# My son's Browning Buckmark



## Shipwreck (Jan 26, 2006)

I took my 15 year old son to shoot his 22 Buckmark for the 5th time yesterday. He's been fortunate, as we've gone shooting the last 3 weekends in a row. And, he's really made progress in the last 3 weeks. I remember his 1st two sessions - he was very frustrated. And then he wasn't able to go for several months.

But going 3 weeks in a row allowed him to keep what he learned and build on it.

His very last mag, he shot all within the 9 ring at almost rapid fire. I was amazed. So was he.

Earlier this year, I was starting to wonder if I made a mistake getting him that particular model gun. The rear sight has a much smaller sight than a self defense type of gun. And, it takes a little more effort to shoot with those small sights. I was considering buying him a different 22 pistol. But now, he's getting the hang of it


----------



## Higgy Baby (Aug 10, 2021)

We would like to see ....at least a wounded target!
We;ll let you off the hook this time though....just remember.....


----------



## Shipwreck (Jan 26, 2006)

Higgy Baby said:


> We would like to see ....at least a wounded target!
> We;ll let you off the hook this time though....just remember.....

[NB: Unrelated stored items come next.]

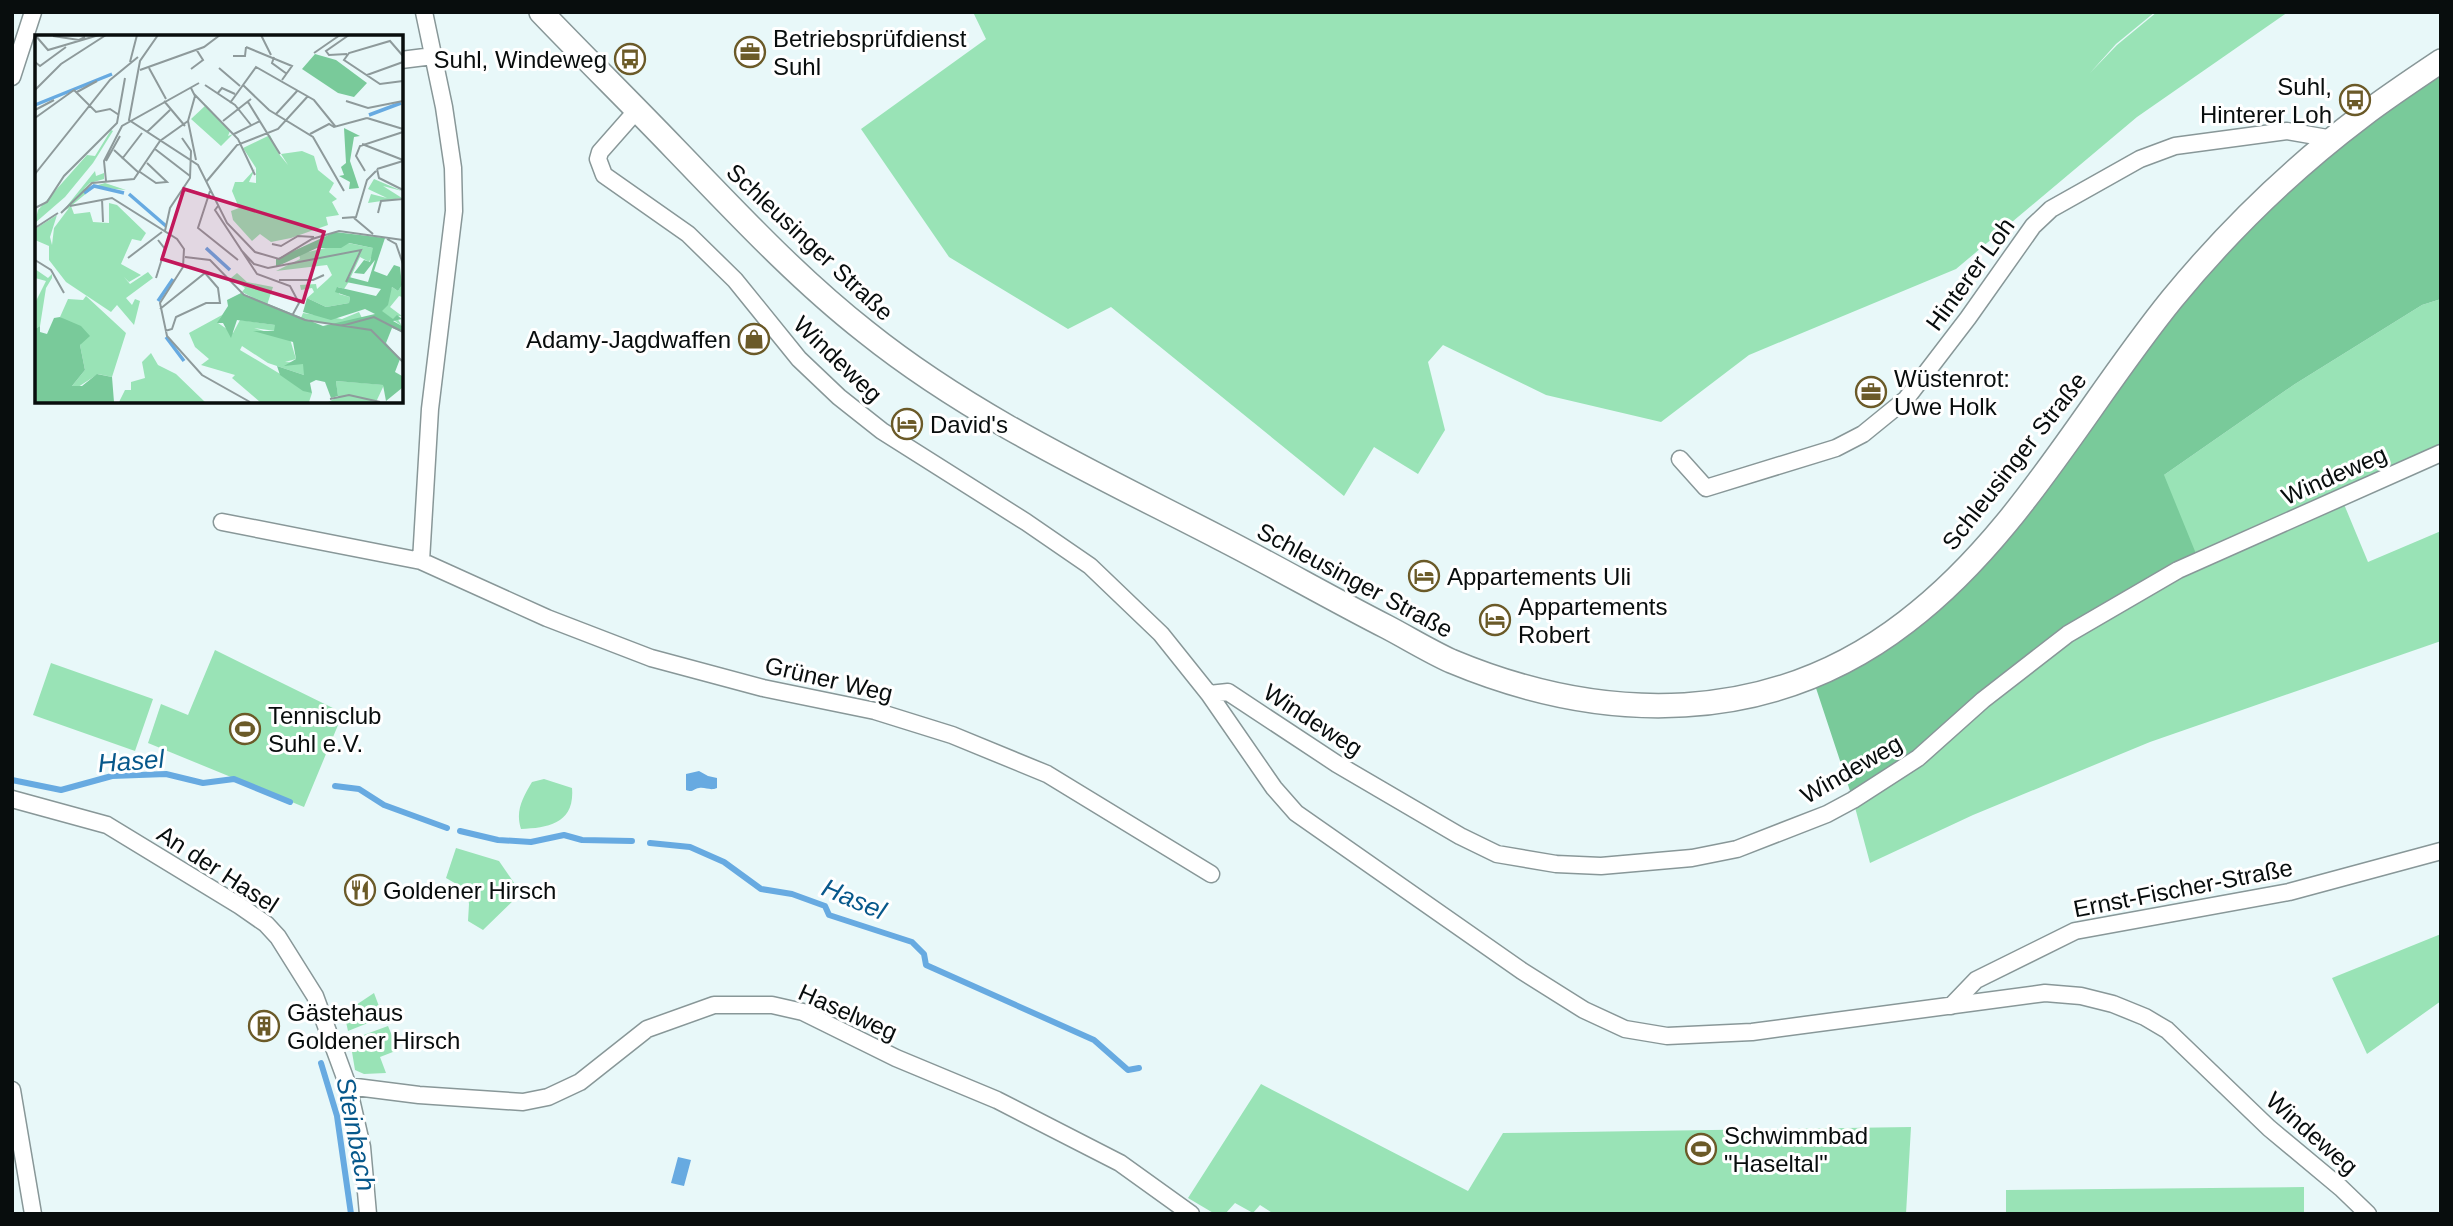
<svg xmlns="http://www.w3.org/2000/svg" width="2453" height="1226" font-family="Helvetica,sans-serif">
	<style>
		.green { fill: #99e3b6 }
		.forest { fill: #79ca9a }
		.water { fill: #67aae1 }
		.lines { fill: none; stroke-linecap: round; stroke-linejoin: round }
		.stream { stroke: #67aae1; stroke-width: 6 }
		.street-casing { stroke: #889798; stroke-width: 19 }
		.secondary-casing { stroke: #889798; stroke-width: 26 }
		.street { stroke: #fff; stroke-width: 16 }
		.secondary { stroke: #fff; stroke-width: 23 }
		.labels { text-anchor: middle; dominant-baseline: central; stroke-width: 6; stroke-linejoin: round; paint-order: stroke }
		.poi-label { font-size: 24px; fill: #080d0d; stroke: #fff; text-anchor: start }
		.street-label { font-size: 24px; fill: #080d0d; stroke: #fff }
		.water-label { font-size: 26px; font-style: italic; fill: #07588b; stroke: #fff }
		.inset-river { fill: none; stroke: #67aae1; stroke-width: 3.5 }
		.inset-road { fill: none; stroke: #8e9a9b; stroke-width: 2 }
		.view { fill: #c2185b; fill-opacity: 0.15; stroke: #c2185b; stroke-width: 3.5 }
		.inset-edge { fill: none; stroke: #080d0d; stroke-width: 3.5 }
	</style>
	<rect width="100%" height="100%" fill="#e8f8f9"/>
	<path class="green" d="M973 12H2155L2116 44 2090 73 2117 45 2157 12H2288L2137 117 1956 269 1749 355 1661 422 1546 395 1443 345 1428 362 1445 430 1418 474 1374 447 1344 496 1111 307 1068 329 949 257 861 129 986 39Z
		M2441 299V453L2341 497 2368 562 2441 531V641L2150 742 1973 815 1870 863 1853 800 2164 475 2295 384 2422 305Z
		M215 650 343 713 304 807 148 743 161 704 188 715Z
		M51 663 153 699 135 751 33 715Z
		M544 779 572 788C575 823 549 828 521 829 515 811 523 797 532 782Z
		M456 848 499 861 521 893 483 930 468 921 469 904 467 890 446 878Z
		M2441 934V1001L2367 1054 2332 978Z
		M374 993 383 1017 348 1031 344 1013Z
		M388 1026 398 1050 380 1057 386 1073 364 1074 355 1070 350 1040Z
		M1261 1084 1468 1191 1503 1133 1911 1127 1906 1214H1274L1260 1205 1253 1213 1235 1203 1225 1214H1215L1188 1198Z
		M2304 1187V1214H2006V1190Z"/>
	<path class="forest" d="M2441 61V299L2422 305 2295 384 2164 475 2199 561 2068 634 1853 800 1812 676 1946 589 2227 238Z"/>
	<path class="water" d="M699 771 708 776 717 778V788C710 791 706 787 699 788 693 789 693 793 686 790V774Z
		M678 1157 691 1160 684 1186 671 1183Z"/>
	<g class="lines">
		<path class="stream" d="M12 780 61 790 112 776 166 774 203 783 234 779 290 802
			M335 786 359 789 384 805 447 828
			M460 831 498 840 531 842 564 835 582 840 632 841
			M650 843 690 847 724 862 761 889 792 894 825 906 829 915 912 942 924 954 926 965 1094 1040 1128 1070 1139 1068
			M321 1063 337 1116 351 1214"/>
		<g class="street-casing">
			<path id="street" d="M424 12 444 107 453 168 454 211 430 409 421 561 547 618 651 658 763 688 875 711 952 735 1047 774 1211 874
				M401 60 433 56
				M12 77 33 12
				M637 110 600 152 598 159 604 175 688 234 735 280 799 359 839 397 882 431 1026 522 1090 566 1161 634 1209 694 1274 788 1296 813 1522 971 1584 1010 1625 1029 1667 1036 1752 1032 2045 993 2081 996 2113 1004 2145 1017 2167 1030 2269 1128 2341 1188 2368 1214
				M1680 459 1706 488 1836 448 1863 434 1906 399 1968 318 2033 226 2051 209 2140 159 2175 146 2287 131 2333 139
				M222 522 421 561
				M1209 694 1228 692 1337 764 1460 836 1497 854 1556 864 1601 866 1692 858 1737 849 1827 814 1853 800 1918 758 1983 700 2068 634 2178 570 2441 453
				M12 799 107 825 240 906 266 924 278 937 315 996 348 1086 362 1147 368 1214
				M1951 1006 1976 980 2075 931 2289 892 2441 851
				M348 1086 419 1095 523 1102 548 1097 580 1082 647 1029 714 1005H772L803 1012 896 1058 997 1100 1120 1163 1191 1214
				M12 1090 33 1214"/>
		</g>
		<g class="secondary-casing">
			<path id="secondary" d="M541 12C585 58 631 103 675 149 736 212 797 278 866 332 972 417 1098 475 1218 537 1275 566 1330 598 1387 627 1408 638 1429 651 1451 661 1604 725 1770 727 1906 622 2018 537 2085 406 2172 299 2227 232 2293 168 2362 116 2387 97 2414 79 2441 61"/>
		</g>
		<use href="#street" class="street"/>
		<use href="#secondary" class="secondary"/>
	</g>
	<defs>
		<g id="office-ring" transform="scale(1.575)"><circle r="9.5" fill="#fff" stroke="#6b5a28" stroke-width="1.5"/><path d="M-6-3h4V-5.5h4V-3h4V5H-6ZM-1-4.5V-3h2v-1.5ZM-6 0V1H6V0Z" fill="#6b5a28"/></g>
		<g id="bus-ring" transform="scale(1.575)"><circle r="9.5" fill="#fff" stroke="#6b5a28" stroke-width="1.5"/><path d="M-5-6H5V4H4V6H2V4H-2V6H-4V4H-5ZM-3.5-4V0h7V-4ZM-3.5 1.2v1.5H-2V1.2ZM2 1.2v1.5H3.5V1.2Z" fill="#6b5a28"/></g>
		<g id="shop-ring" transform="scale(1.575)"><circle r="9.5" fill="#fff" stroke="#6b5a28" stroke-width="1.5"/><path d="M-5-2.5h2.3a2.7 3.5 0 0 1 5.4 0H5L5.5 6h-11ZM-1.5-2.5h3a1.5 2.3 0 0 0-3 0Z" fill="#6b5a28"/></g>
		<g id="hotel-ring" transform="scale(1.575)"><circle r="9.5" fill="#fff" stroke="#6b5a28" stroke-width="1.5"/><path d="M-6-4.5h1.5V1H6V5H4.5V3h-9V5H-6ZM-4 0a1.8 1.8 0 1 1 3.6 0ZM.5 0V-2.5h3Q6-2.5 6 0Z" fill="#6b5a28"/></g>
		<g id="stadium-ring" transform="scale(1.575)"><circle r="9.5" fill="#fff" stroke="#6b5a28" stroke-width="1.5"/><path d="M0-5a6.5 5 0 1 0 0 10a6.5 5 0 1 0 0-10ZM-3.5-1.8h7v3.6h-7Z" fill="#6b5a28"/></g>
		<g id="restaurant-ring" transform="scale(1.575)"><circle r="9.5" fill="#fff" stroke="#6b5a28" stroke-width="1.5"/><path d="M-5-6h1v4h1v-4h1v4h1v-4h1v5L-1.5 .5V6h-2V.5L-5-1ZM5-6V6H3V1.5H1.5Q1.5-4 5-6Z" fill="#6b5a28"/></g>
		<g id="building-ring" transform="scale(1.575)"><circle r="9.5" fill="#fff" stroke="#6b5a28" stroke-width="1.5"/><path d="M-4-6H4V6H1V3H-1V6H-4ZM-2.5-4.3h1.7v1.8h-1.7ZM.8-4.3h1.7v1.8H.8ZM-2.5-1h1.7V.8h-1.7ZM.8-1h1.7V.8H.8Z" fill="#6b5a28"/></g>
	</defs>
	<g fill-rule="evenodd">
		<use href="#office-ring" x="750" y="52"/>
		<use href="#bus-ring" x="630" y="59"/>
		<use href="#bus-ring" x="2355" y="100"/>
		<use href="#shop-ring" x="754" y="339"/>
		<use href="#office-ring" x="1871" y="392"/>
		<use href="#hotel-ring" x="907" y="424"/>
		<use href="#hotel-ring" x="1424" y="576"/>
		<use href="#hotel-ring" x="1495" y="620"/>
		<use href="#stadium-ring" x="245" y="729"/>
		<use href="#restaurant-ring" x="360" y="890"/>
		<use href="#building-ring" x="264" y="1026"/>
		<use href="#stadium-ring" x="1701" y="1149"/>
	</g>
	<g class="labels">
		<g class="poi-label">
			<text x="773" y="38">Betriebsprüfdienst<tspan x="773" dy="28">Suhl</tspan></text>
			<text x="607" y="59" text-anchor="end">Suhl, Windeweg</text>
			<text x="2332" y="86" text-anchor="end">Suhl,<tspan x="2332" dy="28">Hinterer Loh</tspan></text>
			<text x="731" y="339" text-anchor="end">Adamy-Jagdwaffen</text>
			<text x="1894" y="378">Wüstenrot:<tspan x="1894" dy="28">Uwe Holk</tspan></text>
			<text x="930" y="424">David's</text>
			<text x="1447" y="576">Appartements Uli</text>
			<text x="1518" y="606">Appartements<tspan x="1518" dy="28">Robert</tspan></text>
			<text x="268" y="715">Tennisclub<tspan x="268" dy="28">Suhl e.V.</tspan></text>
			<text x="383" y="890">Goldener Hirsch</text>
			<text x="287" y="1012">Gästehaus<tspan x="287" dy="28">Goldener Hirsch</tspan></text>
			<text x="1724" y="1135">Schwimmbad<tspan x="1724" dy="28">"Haseltal"</tspan></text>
		</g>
		<g class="street-label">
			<text transform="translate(810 242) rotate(43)">Schleusinger Straße</text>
			<text transform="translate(1970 274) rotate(-54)">Hinterer Loh</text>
			<text transform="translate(838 359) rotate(44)">Windeweg</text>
			<text transform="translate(2014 461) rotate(-52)">Schleusinger Straße</text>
			<text transform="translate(2334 475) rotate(-24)">Windeweg</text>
			<text transform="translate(1355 580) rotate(28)">Schleusinger Straße</text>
			<text transform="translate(829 679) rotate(13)">Grüner Weg</text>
			<text transform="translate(1313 720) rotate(33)">Windeweg</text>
			<text transform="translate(1851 769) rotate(-30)">Windeweg</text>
			<text transform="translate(218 869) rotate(33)">An der Hasel</text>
			<text transform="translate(2183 888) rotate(-11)">Ernst-Fischer-Straße</text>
			<text transform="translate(848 1012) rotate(24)">Haselweg</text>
			<text transform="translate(2312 1133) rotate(41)">Windeweg</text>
		</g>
		<g class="water-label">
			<text transform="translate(131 761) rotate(-4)">Hasel</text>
			<text transform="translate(854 899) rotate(23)">Hasel</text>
			<text transform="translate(356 1134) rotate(79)">Steinbach</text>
		</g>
	</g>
	<g transform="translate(35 35)">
		<rect width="368" height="368" fill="#e8f8f9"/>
		<path d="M171 70 195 96 193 101 198 99 186 111 156 84ZM76 95 78 96 58 128 30 162 0 188 3 175 52 120 60 121ZM235 100 244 119 253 130 246 119 267 116 279 121 283 135 299 148 294 157 302 164 297 167 304 180 291 182 293 190 256 203 236 207 225 199 217 206 198 185 196 176 204 173 197 156 200 147H208L220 134 214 147 221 148V133L208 113ZM60 136 61 141 69 138V144L55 148 49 154 70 148 91 155 59 152 36 171 39 179 55 177 58 187 74 188V168L82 170 111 198 106 206 97 204 86 229 106 240 94 247 89 242 95 249 113 237 118 243 91 263 97 270 100 264 105 266 99 290 82 270 76 277 31 247 14 225V211L0 205V194L22 180 15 202 17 210 19 193 34 173 27 177ZM339 144 367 156 348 151 367 163 333 168 336 159 352 163 333 154ZM313 208 338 213V219L334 227 325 222 313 248 309 254 303 252 304 259 315 262 314 268 291 272 272 263 279 257 277 253 266 255 265 250 281 249 282 254 292 245 297 240 292 230 241 236 265 224 264 219ZM0 234 13 243 17 239V243L11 253 5 291 0 294V268L11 246 0 243ZM202 238 212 247 238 252 232 270 207 257 210 253 196 243ZM367 250V262L364 261 355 272 367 281H361L367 291 346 276 357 252 363 256ZM51 261 91 298 77 342 63 339 40 354 37 351 50 335 45 310 51 298 25 282 33 264 48 265ZM324 277 327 283 304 291 266 283 268 278 307 284ZM187 280 183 288 198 298 205 285 240 290V296L219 293 255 304 261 324 250 327 269 328V340L233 328 207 311 205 315 277 358 274 367H225L197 343 200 340 166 330 174 324 160 312 154 298ZM116 318 123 330 141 339 170 367H84L90 355H96V347L110 343 107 327ZM301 346 327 348 349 350 341 367H293L303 362Z" fill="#99e3b6"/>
		<path d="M280 19 301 25 332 48 319 62 303 58 267 34ZM309 93 325 101 319 102 315 126 324 153 314 154 315 147 304 141 309 140 306 132 311 128ZM300 197 350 203 339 236 352 241 359 230 365 232 367 250 363 256 357 252 353 270 347 276 358 284 362 280 367 284 358 286 367 291V297L357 293 351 308 365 324 360 337 367 341V353L351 366 348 350 301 346 303 361 296 363 290 347 281 345 275 348 277 358 268 356 245 340 242 331 269 340 268 329 249 331 261 324 258 307 218 296H239L240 290 202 285 196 303 188 288H182L193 271 192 265 206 258 288 291 340 279 330 274 296 285 268 277 272 263 291 272 314 268 315 262 300 257 302 252 341 261 346 254 311 247 314 242 333 247 340 225 329 239 319 238 329 225 335 227 338 213 314 208 306 213H282L241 232V224ZM25 282 46 291 55 301 45 310 50 335 37 351H47L62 339 77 342 79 367H0V294L5 291V297L12 299 19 283Z" fill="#79ca9a"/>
		<path class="inset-river" d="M0 70 77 39M334 80 366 68M49 158 59 151 89 158M94 159 131 191M171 213 195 235M123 266 138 244M131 302 149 326"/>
		<path class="inset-road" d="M0 0 13 15 64 0M123 0 105 26 94 85 163 130 192 188 220 217 244 224 277 204 304 196 368 205M226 0 236 20M18 1 44 5 50 2M211 12 257 31 247 45M279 18 305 0M312 19 294 20 291 16 314 0M198 21H210L211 12M368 21 355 6 314 18 309 25 345 49 368 46M239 22 237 28 252 39M0 27 5 31 31 12M95 27 102 0M114 33 131 64M184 33 205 51M156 34 168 25 161 14M105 35 169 12 185 0M332 40 368 27M170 50 200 70 216 90M208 50 234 75 278 102 309 156M156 53 160 61 153 86 161 125M0 55 26 29 71 0M42 57 62 46M159 59 203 104 220 140M182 59 187 53 200 59M129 66 150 91M311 66 333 73 368 66M213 67 245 119M195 68 221 32 279 65 300 91M0 75 19 65M241 79 263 55M0 83 39 55 61 77 75 74 84 80M332 83 368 94M188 86 216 64M112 97 135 75M199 99 225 86M275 99 294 89 299 92 332 83M327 109 368 125M120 114 155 141M79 115 104 138M87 124 107 98M71 126 85 101M342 134 344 143 368 155M342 134 368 126M330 136 321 121 325 111 368 97M105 137 121 148 132 147 112 128M0 139 75 45 103 22M71 146 69 126 87 91 164 48M171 147 202 110 243 94 273 61M175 156 163 193 203 225M67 164 68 187M35 171 77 163 142 204 149 214 148 232 125 268 132 301 167 340 215 367M183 171 180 175 222 239 255 251 264 268 258 279M0 173 12 167 29 141 82 88 90 43M26 178 57 148 99 144 125 106 153 86M343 178 346 166 368 164M307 183 321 182 332 145 341 136M319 183 338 199M0 193 23 178M130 196 135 173 155 143 156 116 147 103M352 204 361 209 368 229M237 209 246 211 263 201 279 202M206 215 219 229 233 233 326 215 311 247M150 222 175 225 209 260 270 285 336 295 368 327M93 223 127 197M0 225 16 235 29 258M121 243 130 214 123 205M244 245H278L289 240M125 274 170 238 183 253 185 268H171L141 282 137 294 130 296M306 291 339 282 368 297M295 364 314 360 345 367"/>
		<path class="view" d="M149 154 289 197 268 267 127 224Z"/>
		<rect width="368" height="368" class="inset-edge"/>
	</g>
	<rect width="2453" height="1226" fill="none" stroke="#080d0d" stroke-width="28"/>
</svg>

The knuckle head used the same target that already had holes thru it, otherwise we would have framed it


----------



## FMHD (4 mo ago)

I’ve got a couple buckmarks for my daughters. A UDX model and hunter. The seem to prefer the udx. The sights on both those guns are good as far as I’m concerned. While I bought them for my girls I shoot them all the time myself. Great choice, great guns. I’m glad he’s doing well with it


----------



## Alte Schule (4 mo ago)

A Buckmark was the first pistol i bought my son for his birthday some 30+ years ago. He's 48 now so approximately the same age as your son. They are great pistols. Unfortunately it was lost in a house fire three days before Christmas 1998.

Your post gave me the idea that maybe I should gift him another one. I'm going to look for an older model like he previously had but will definitely keep my options open.

Edit to add that I'm glad to see your son enjoying it. I enjoyed my range time with my son and grandchildren. Still do.


----------



## Shipwreck (Jan 26, 2006)

Alte Schule said:


> A Buckmark was the first pistol i bought my son for his birthday some 30+ years ago. He's 48 now so approximately the same age as your son. They are great pistols. Unfortunately it was lost in a house fire three days before Christmas 1998.
> 
> Your post gave me the idea that maybe I should gift him another one. I'm going to look for an older model like he previously had but will dhat efinitely keep my options open.
> 
> Edit to add that I'm glad to see your son enjoying it. I enjoyed my range time with my son and grandchildren. Still do.


The only 22 pistol I ever owned personally was a Buckmark, several years ago. I had researched several 22s at the time. 

And many, many years ago, the local range even had several 22s to rent. So, I was able to try a few.

Years later, when it came time to get my son one, I knew that was the way to go.


----------



## berettatoter (Sep 1, 2011)

I had a Buckmark a few years ago, but traded it off...that was back in the days when I traded off too many guns. I would like to buy another, but around my parts, one usually only sees Rugers and such...not too many Brownings.

You got your son a good one Shipwreck.


----------